RECORDS PROVIDED =>
++++++++++

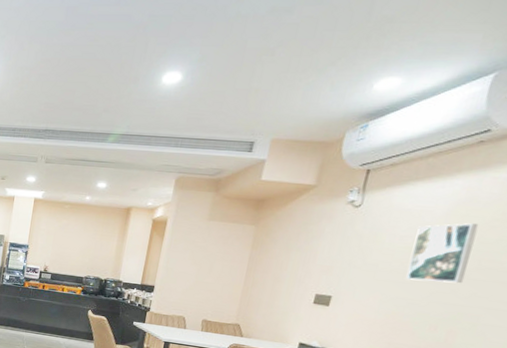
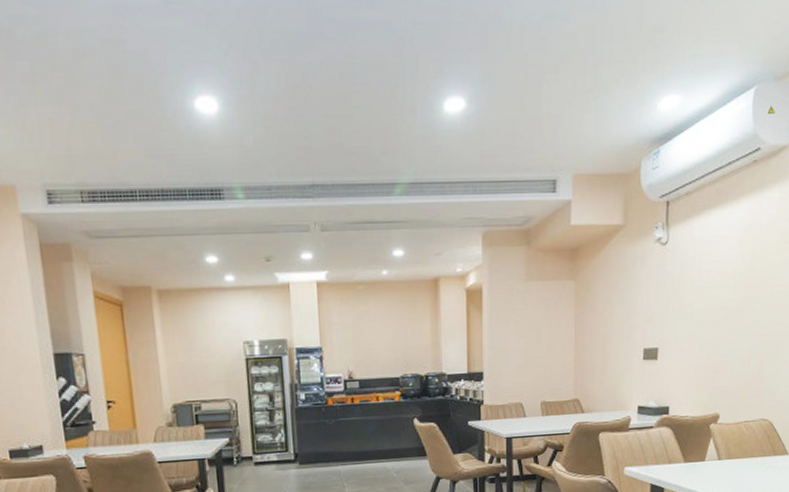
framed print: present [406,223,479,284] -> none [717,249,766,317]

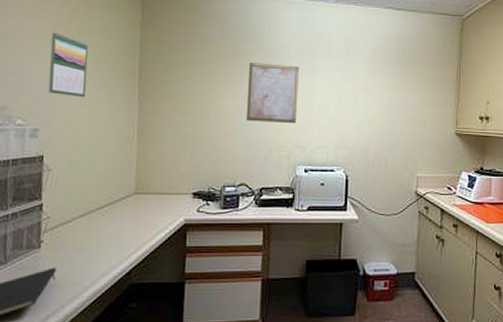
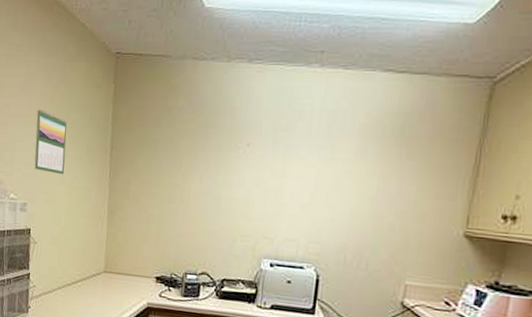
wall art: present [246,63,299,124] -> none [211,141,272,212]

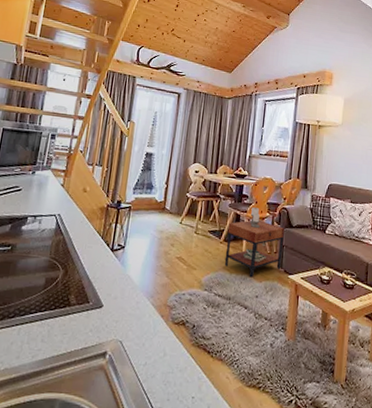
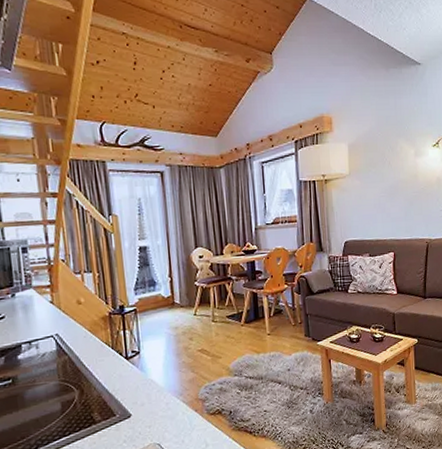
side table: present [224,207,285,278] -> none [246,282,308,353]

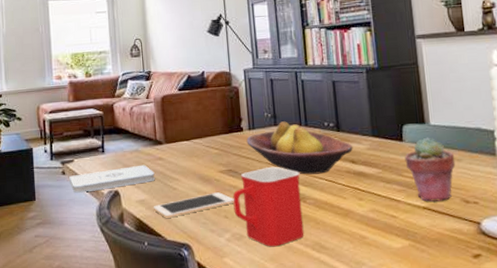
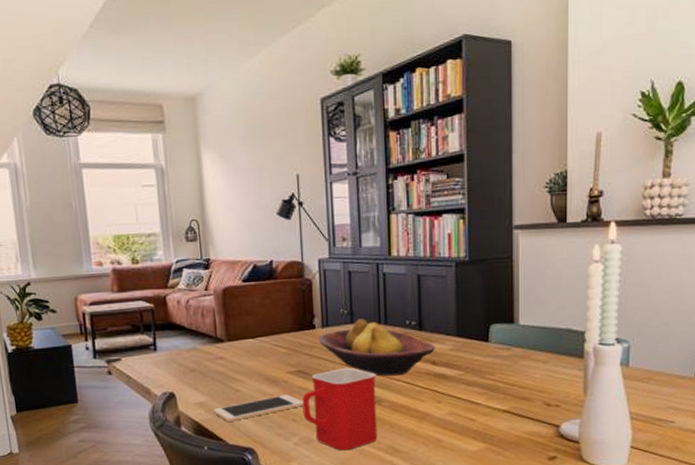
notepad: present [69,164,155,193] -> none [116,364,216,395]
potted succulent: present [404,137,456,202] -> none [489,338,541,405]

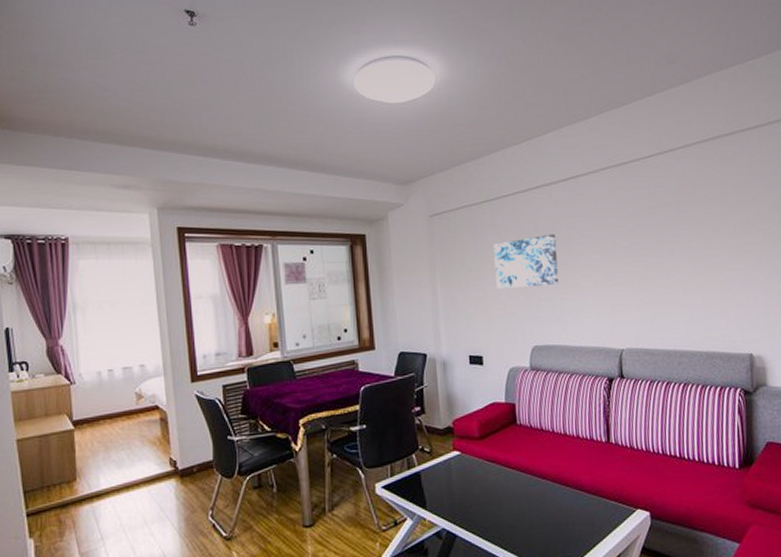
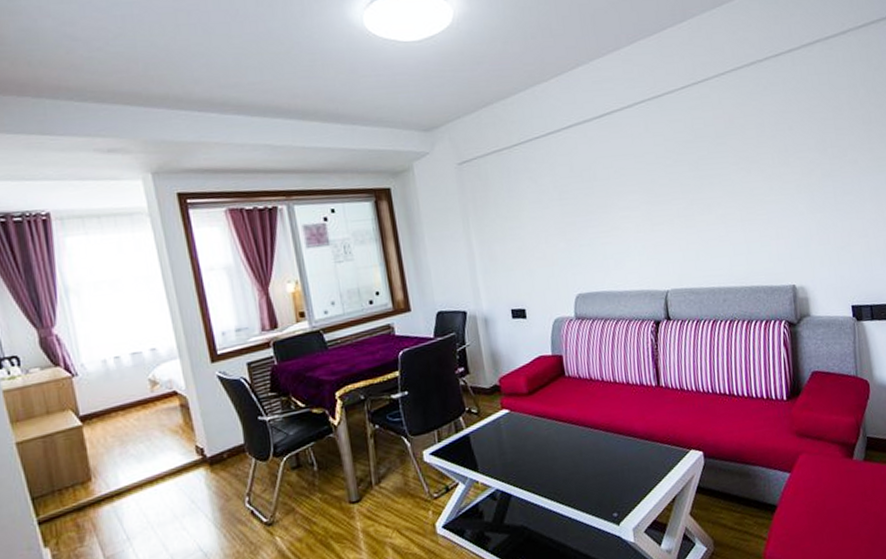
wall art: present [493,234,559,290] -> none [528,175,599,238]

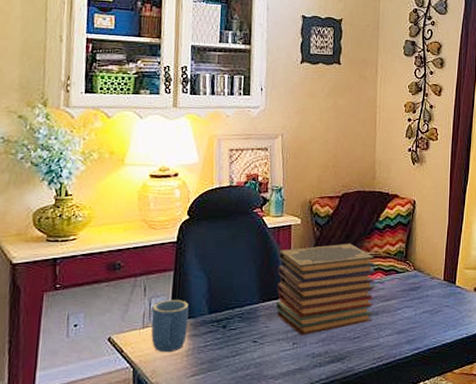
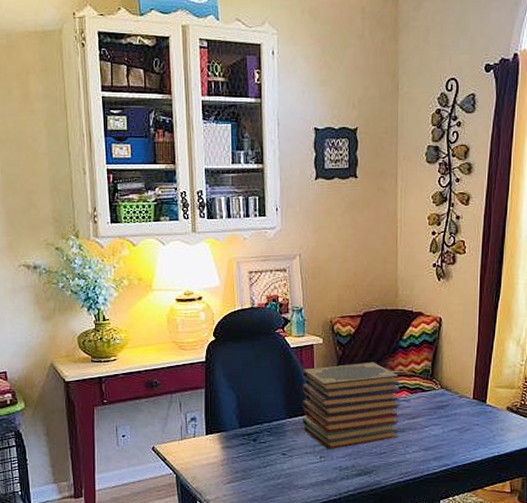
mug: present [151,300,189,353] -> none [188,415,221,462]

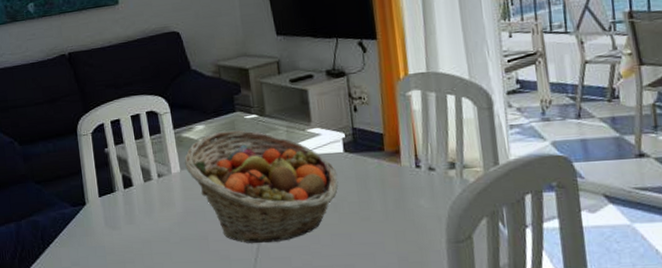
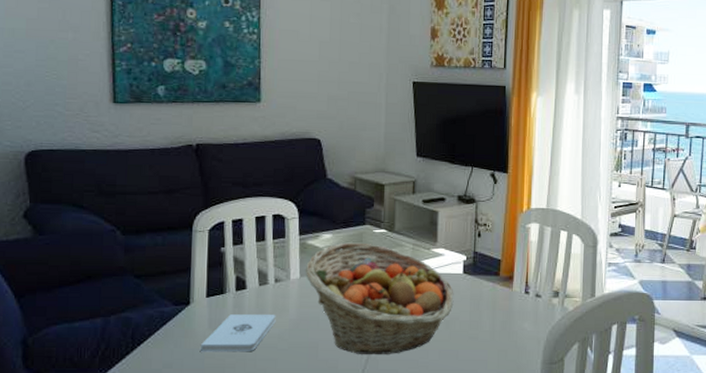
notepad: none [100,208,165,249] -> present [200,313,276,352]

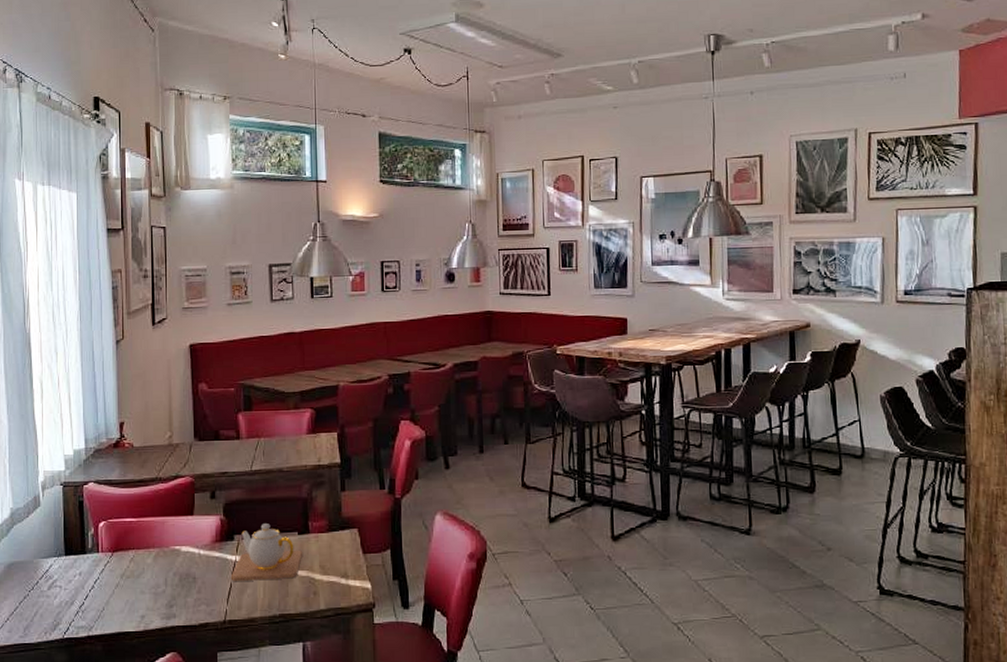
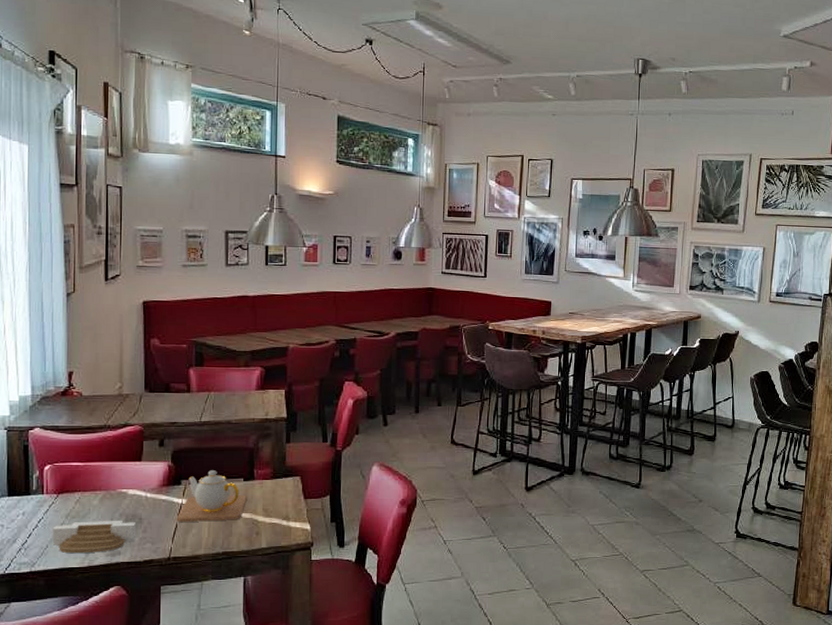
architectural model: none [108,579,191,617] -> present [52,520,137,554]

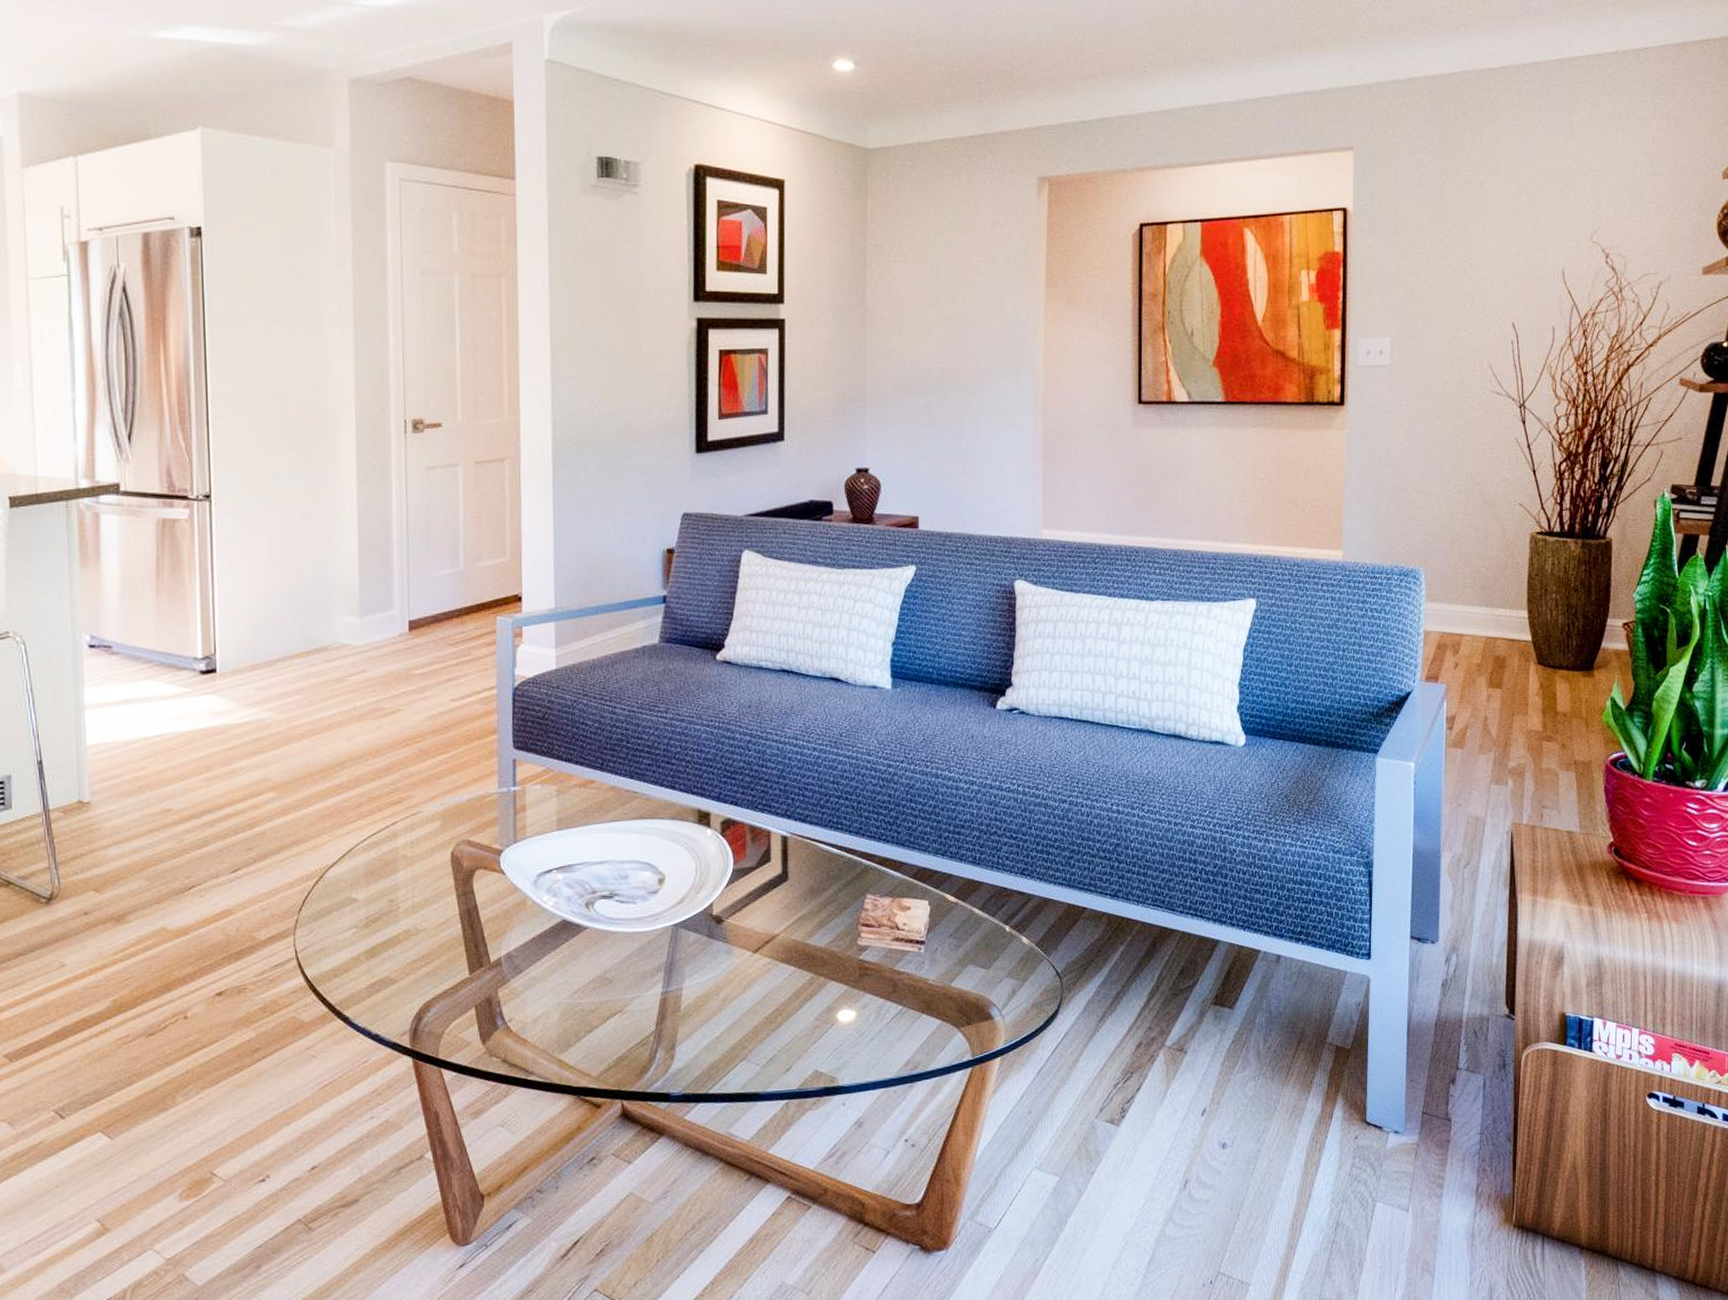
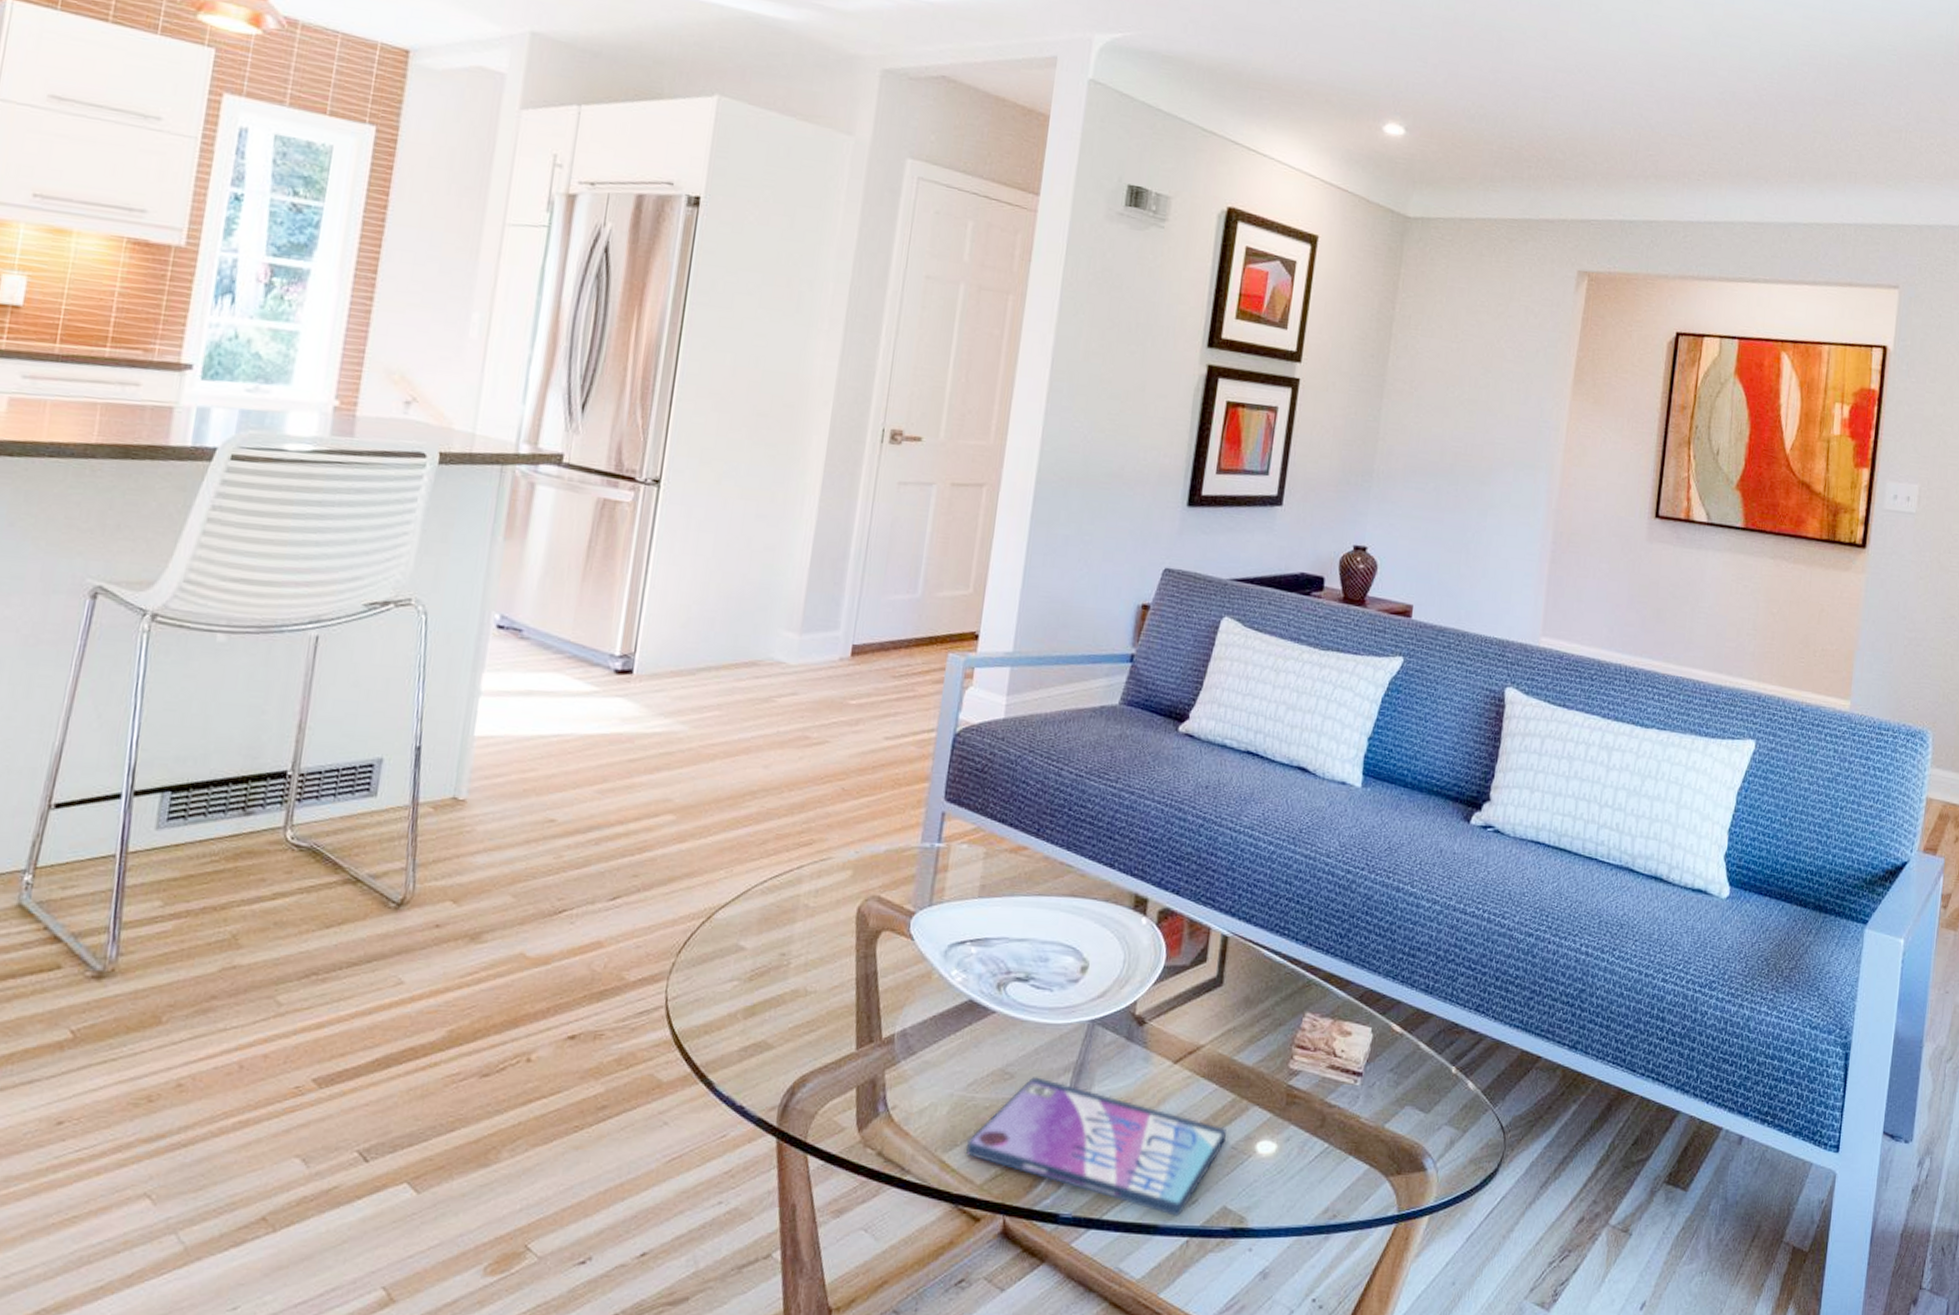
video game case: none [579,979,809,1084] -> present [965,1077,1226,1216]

++++++++++

ACTIVITY => Begin with the first line of the entries above and write out each line exactly, ending with the line containing "notepad: present [69,164,155,193]". Leave out pictures.

RESULT FOR THIS TASK =>
framed print: present [406,223,479,284] -> none [717,249,766,317]

wall art: present [246,63,299,124] -> none [211,141,272,212]

side table: present [224,207,285,278] -> none [246,282,308,353]

notepad: present [69,164,155,193] -> none [116,364,216,395]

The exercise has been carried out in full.